- Supplied entries
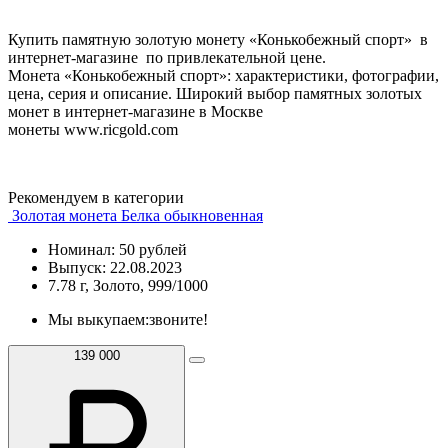
Купить памятную золотую монету «Конькобежный спорт» в
интернет-магазине по привлекательной цене.
Монета «Конькобежный спорт»: характеристики, фотографии,
цена, серия и описание. Широкий выбор памятных золотых
монет в интернет-магазине в Москве
монеты www.ricgold.com
Рекомендуем в категории
Золотая монета Белка обыкновенная
Номинал: 50 рублей
Выпуск: 22.08.2023
7.78 г, Золото, 999/1000
Мы выкупаем:
звоните!
139 000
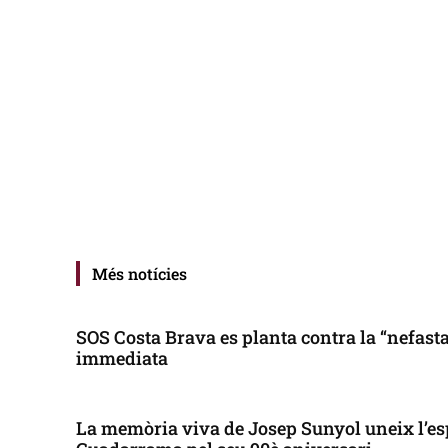
Més notícies
SOS Costa Brava es planta contra la “nefasta”
immediata
La memòria viva de Josep Sunyol uneix l’es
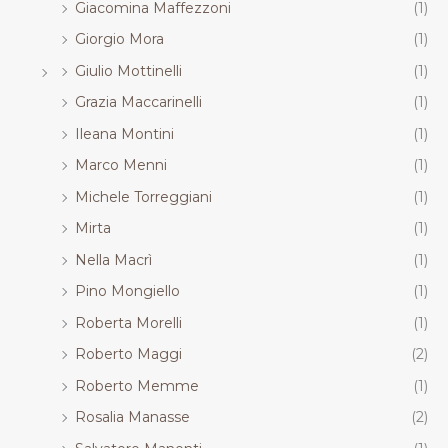
Giacomina Maffezzoni
(1)
Giorgio Mora
(1)
Giulio Mottinelli
(1)
Grazia Maccarinelli
(1)
Ileana Montini
(1)
Marco Menni
(1)
Michele Torreggiani
(1)
Mirta
(1)
Nella Macrì
(1)
Pino Mongiello
(1)
Roberta Morelli
(1)
Roberto Maggi
(2)
Roberto Memme
(1)
Rosalia Manasse
(2)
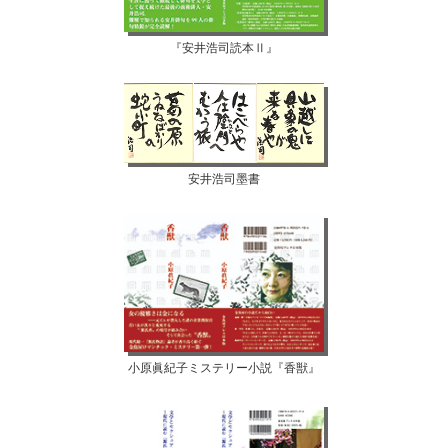
『安井浩司読本Ⅱ』
安井浩司墨書
小原眞紀子ミステリー小説『香獣』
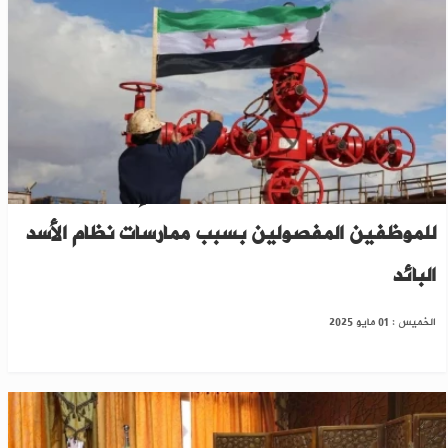
النفط والثروة المعدنية تفتح باب الإعادة
للموظفين المفصولين بسبب ممارسات نظام الأسد
البائد
الخميس : 01 مايو 2025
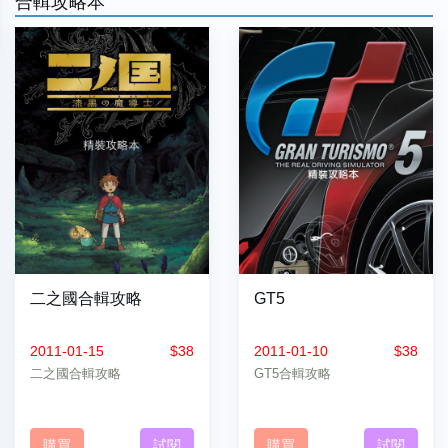
合輯攻略本
二之國合輯攻略
GT5
2011-01-15
$38
2011-01-10
$38
二之國合輯攻略
GT5合輯攻略
購買
試閱
購買
試閱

- The problem
Repeat the text of every row above word for word, and leave the pictures out of your answer.

- Exercise result
Купить памятную золотую монету «Конькобежный спорт» в
интернет-магазине по привлекательной цене.
Монета «Конькобежный спорт»: характеристики, фотографии,
цена, серия и описание. Широкий выбор памятных золотых
монет в интернет-магазине в Москве
монеты www.ricgold.com
Рекомендуем в категории
Золотая монета Белка обыкновенная
Номинал: 50 рублей
Выпуск: 22.08.2023
7.78 г, Золото, 999/1000
Мы выкупаем:
звоните!
139 000
Més notícies
SOS Costa Brava es planta contra la “nefasta”
immediata
La memòria viva de Josep Sunyol uneix l’es
Giacomina Maffezzoni
(1)
Giorgio Mora
(1)
Giulio Mottinelli
(1)
Grazia Maccarinelli
(1)
Ileana Montini
(1)
Marco Menni
(1)
Michele Torreggiani
(1)
Mirta
(1)
Nella Macrì
(1)
Pino Mongiello
(1)
Roberta Morelli
(1)
Roberto Maggi
(2)
Roberto Memme
(1)
Rosalia Manasse
(2)
『安井浩司読本Ⅱ』
安井浩司墨書
小原眞紀子ミステリー小説『香獣』
النفط والثروة المعدنية تفتح باب الإعادة
للموظفين المفصولين بسبب ممارسات نظام الأسد
البائد
الخميس : 01 مايو 2025
合輯攻略本
二之國合輯攻略
GT5
2011-01-15
$38
2011-01-10
$38
二之國合輯攻略
GT5合輯攻略
購買
試閱
購買
試閱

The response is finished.